EXCERPTED PASSAGE
# # # # # # #
Amazon.com, Inc. (NASDAQ:AMZN) has become a classic “category killer.”
Most investors see it as killing the category of online retail, which it absolutely dominates. It’s almost five times larger than the number two in this market, according to Netonomy.
But there’s a second category Amazon.com, Inc. (NASDAQ:AMZN) is killing, the cloud.
A year ago cloud companies were booming. By creating virtual operating systems, using commodity PCs instead of specialized servers, and scaling out huge data centers, cloud companies like Rackspace Hosting, Inc. (NYSE:RAX) and Red Hat Inc (NYSE:RHT) promised to revolutionize how business is done, quickly analyzing huge amounts of data for patterns or needles of opportunity, cutting costs dramatically.
But yesterday’s cloud stars are today’s cloud duds. And there is one reason – Amazon.Com.
Amazon.Com killing it in the cloud
Cloud has been around for a decade. Google developed many of its techniques to handle internal operations. Yahoo! developed the Hadoop software that allows “big data” to be analyzed quickly.
# # # # # # #
PROVIDED RECORDS

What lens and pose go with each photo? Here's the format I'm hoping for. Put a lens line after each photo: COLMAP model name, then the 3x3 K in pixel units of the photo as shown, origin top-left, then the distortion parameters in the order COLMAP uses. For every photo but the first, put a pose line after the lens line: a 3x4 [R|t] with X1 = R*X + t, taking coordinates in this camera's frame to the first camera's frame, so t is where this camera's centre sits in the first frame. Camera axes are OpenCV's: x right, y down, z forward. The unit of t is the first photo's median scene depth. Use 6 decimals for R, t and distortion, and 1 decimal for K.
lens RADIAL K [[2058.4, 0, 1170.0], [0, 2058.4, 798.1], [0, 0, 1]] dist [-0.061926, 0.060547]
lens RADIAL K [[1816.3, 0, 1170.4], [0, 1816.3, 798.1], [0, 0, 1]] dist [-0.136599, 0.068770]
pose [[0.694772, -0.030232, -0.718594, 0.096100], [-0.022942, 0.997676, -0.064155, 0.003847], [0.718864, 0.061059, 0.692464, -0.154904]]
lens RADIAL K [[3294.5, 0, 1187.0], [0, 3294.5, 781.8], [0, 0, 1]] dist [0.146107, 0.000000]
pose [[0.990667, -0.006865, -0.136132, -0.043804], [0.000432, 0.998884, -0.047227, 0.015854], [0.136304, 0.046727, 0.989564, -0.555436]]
# # # # # # #
Could you return the part of the Amazon article between "Most investors see" and "according to Netonomy.", inclusive? Rely only on the text.

SOLUTION FOR THIS EXERCISE
Most investors see it as killing the category of online retail, which it absolutely dominates. It’s almost five times larger than the number two in this market, according to Netonomy.